-------- READING PASSAGE

In the context discussed here, position or location accuracy stands for the accuracy of positioning and navigation systems. A characteristic value for the accuracy specification is the CEP value, Circular Error Probable (CEP). The position accuracy corresponds to the specified deviation from the actual position in meters. A position is clearly defined by the coordinates in a coordinate system.
The coordinate system used for geographic positioning describes the exact position by the longitude, latitude and altitude. Other coordinate systems are Earth Centered, Earth Fixed (ECEF), Universal Transverse Mercator( UTM) and Military Grid Reference System (MGRS).
In general, position accuracy is dependent on navigation technology and the associated positioning. As far as position accuracy is concerned, satellite navigation has the highest accuracy. The positioning accuracy depends on the number of satellites received and the navigation device. The accuracy values depend on satellite fluctuations, atmospheric influences, weather effects and signal reflections and, in the case of the GPS system, are in excess of 10 meters. This accuracy, indicated by the Position Dilution of Precision( PDOP), can be increased to less than one meter by correction data. However, this accuracy is not available to all users because operators distinguish between private and commercial users and provide poorer positioning accuracy to private users than to the U.S. military.

----------------
-------- SUPPLIED INFORMATION

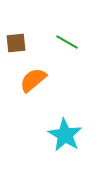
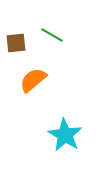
green line: moved 15 px left, 7 px up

----------------

### DIRECTIONS
**A.** In the passage on position accuracy, what can raise the accuracy of satellite positioning to less than one meter?
**B.** Pick up the passage on position accuracy after its final sentence and keep writing it.
The material has no connection to the passage on position accuracy.

### SOLVED TASKS
**A.** Correction data.

**B.**
For civilian use, the positioning accuracy with the Standard Positioning Service( SPS) is about 10 m, while the military accuracy with the Precision Positioning System( PPS) is less than 1 m. The resolutions planned for the European Galileo system are to be 15 m in the Open Service and 1 m in the Commercial Service( CS).
A significant increase in positional accuracy down to the centimeter range is achieved with the Global Navigation Satellite System( GNSS). This technology is used, for example, in direct georeferencing( DG) for the precise positioning of aerial photographs.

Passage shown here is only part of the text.